**DIRECTIVE 1**
Return the post about negative reviews from "I’m writing this" to "and move on.".

TEXT SECTION start

Updated: Nov 20, 2021
We’ve all read them. Simple black words on a computer screen, subjective opinions on another person’s work. They shape our preconceived notions about a product, a service, a work of literature. A piece of a person’s heart, really. And every writer knows they must one day face their biggest fear: the negative review.
I’m writing this from a place of sadness today. And not because I have some long list of one and two star reviews, begging me to quit writing books. I’m not even sure what I would do with such painful criticism. No, today I’m just feeling the weight of gloomy reality—that no matter how technically good a piece of art I might produce, it is still just another work in a long line that’s come before and will inevitably come after. Just another Kindle file to download, read if time permits, then delete and move on.
Several voices have expressed the view that they do not enjoy cliffhanger endings. The writing was sound, the story intriguing, but they just can’t abide a novel that ends without a satisfying conclusion. And that’s a perfectly valid point. When I watch a television show, the hardest thing for me to bear is having to wait an entire summer to find out what happens after the ridiculously intense season finale leaves me on the edge of my seat and then just drops me. But please, you must understand something very important.
I have never, will never end a book abruptly in order to deceive the reader or swindle someone out of their money. I work hard for my money and I know you do too. Your time is valuable, and the simple fact that you invested a portion of that time into my words thrills me beyond belief. There is only one reason this series progresses the way it does. When I was nineteen and conceived the story, it was only supposed to be one book. But as the characters developed and the plot took on life, I realized it would never fit into three hundred little pages. It had to be split somewhere, even though there were no logical places to do so. And so, I considered the character of Luke and the involvement he had with Eliza. I split the story evenly into thirds, each a representation of a stage in her life and her relationship with this man.
Originally, I wrote November Rain between college classes and homework, hoping that I’d one day get up the nerve to share it with others. After an editor informed me that Christians probably wouldn’t enjoy an interracial love story, I picked myself up and tried again. I realized that through the years, my writing had matured. So I rewrote the entire manuscript (originally a 1st-person account) and decided to publish it on my own. If publishing houses were not willing to take the risk of offending their readers, I would.

TEXT SECTION end

**DIRECTIVE 2**
In the rows, substitute "write out" for "transcribe" from the start of the rows to the line with "For every layout", leaving everything else unchanged, and give back only those lines without the pictures.

DATASET ENTRIES start

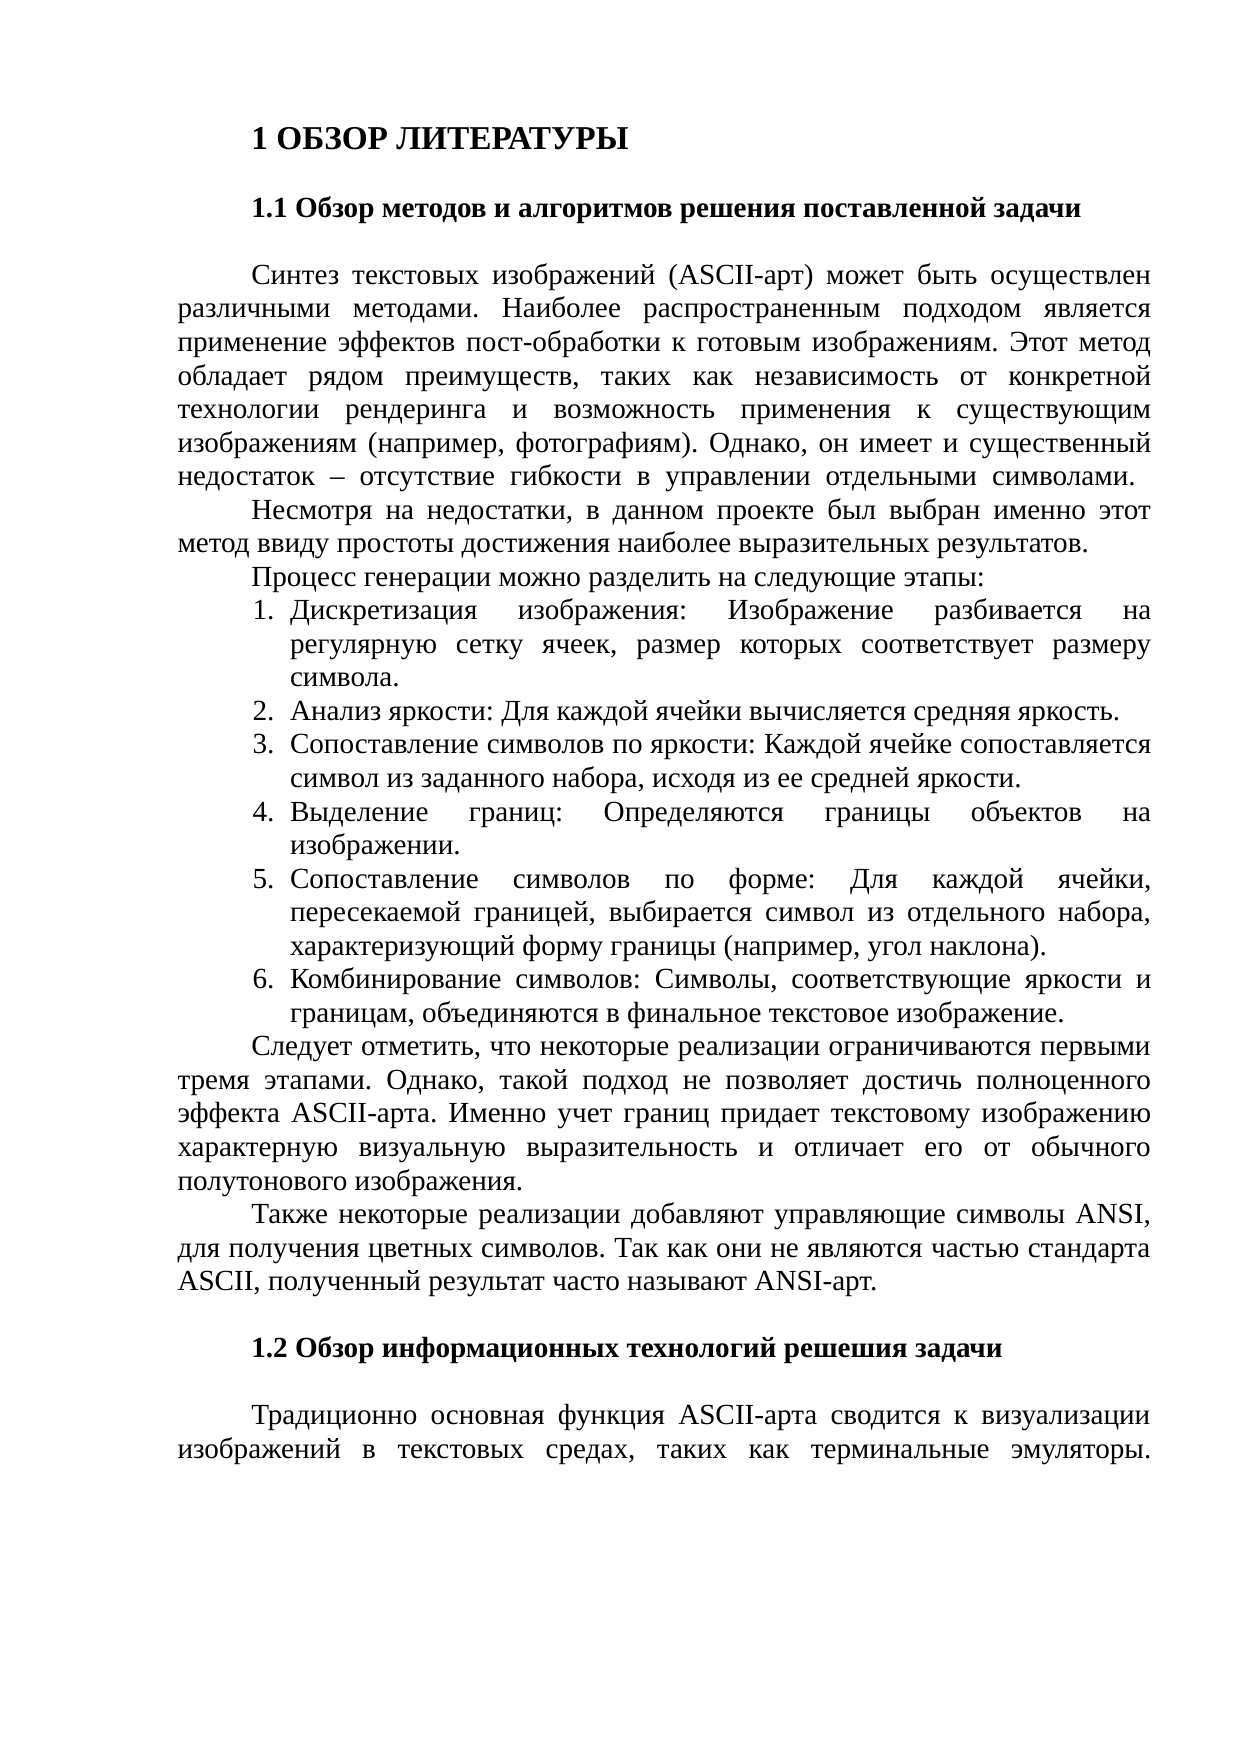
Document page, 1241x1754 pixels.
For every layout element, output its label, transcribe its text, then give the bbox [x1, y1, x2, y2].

list Комбинирование символов: Символы, соответствующие яркости и границам, объединяются в финальное текстовое изображение. [252, 961, 1152, 1028]
text Синтез текстовых изображений (ASCII-арт) может быть осуществлен различными методами. Наиболее распространенным подходом является применение эффектов пост-обработки к готовым изображениям. Этот метод обладает рядом преимуществ, таких как независимость от конкретной технологии рендеринга и возможность применения к существующим изображениям (например, фотографиям). Однако, он имеет и существенный недостаток – отсутствие гибкости в управлении отдельными символами. Несмотря на недостатки, в данном проекте был выбран именно этот метод ввиду простоты достижения наиболее выразительных результатов. [177, 257, 1152, 559]
list Сопоставление символов по форме: Для каждой ячейки, пересекаемой границей, выбирается символ из отдельного набора, характеризующий форму границы (например, угол наклона). [252, 861, 1152, 961]
text Традиционно основная функция ASCII-арта сводится к визуализации изображений в текстовых средах, таких как терминальные эмуляторы. [177, 1397, 1152, 1464]
list Выделение границ: Определяются границы объектов на изображении. [252, 794, 1152, 861]
subtitle 1 ОБЗОР ЛИТЕРАТУРЫ [177, 118, 1152, 156]
text Следует отметить, что некоторые реализации ограничиваются первыми тремя этапами. Однако, такой подход не позволяет достичь полноценного эффекта ASCII-арта. Именно учет границ придает текстовому изображению характерную визуальную выразительность и отличает его от обычного полутонового изображения. [177, 1028, 1152, 1196]
text Процесс генерации можно разделить на следующие этапы: [177, 559, 1152, 592]
list Анализ яркости: Для каждой ячейки вычисляется средняя яркость. [252, 693, 1152, 727]
list Дискретизация изображения: Изображение разбивается на регулярную сетку ячеек, размер которых соответствует размеру символа. [252, 592, 1152, 693]
subtitle 1.2 Обзор информационных технологий решешия задачи [177, 1330, 1152, 1364]
text Также некоторые реализации добавляют управляющие символы ANSI, для получения цветных символов. Так как они не являются частью стандарта ASCII, полученный результат часто называют ANSI-арт. [177, 1196, 1152, 1297]
subtitle 1.1 Обзор методов и алгоритмов решения поставленной задачи [177, 190, 1152, 223]
list Сопоставление символов по яркости: Каждой ячейке сопоставляется символ из заданного набора, исходя из ее средней яркости. [252, 727, 1152, 794]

DATASET ENTRIES end

**FULL OUTPUT 1**
I’m writing this from a place of sadness today. And not because I have some long list of one and two star reviews, begging me to quit writing books. I’m not even sure what I would do with such painful criticism. No, today I’m just feeling the weight of gloomy reality—that no matter how technically good a piece of art I might produce, it is still just another work in a long line that’s come before and will inevitably come after. Just another Kindle file to download, read if time permits, then delete and move on.

**FULL OUTPUT 2**
Document page, 1241x1754 pixels.
For every layout element, output its label, write out its text, then give the bbox [x1, y1, x2, y2].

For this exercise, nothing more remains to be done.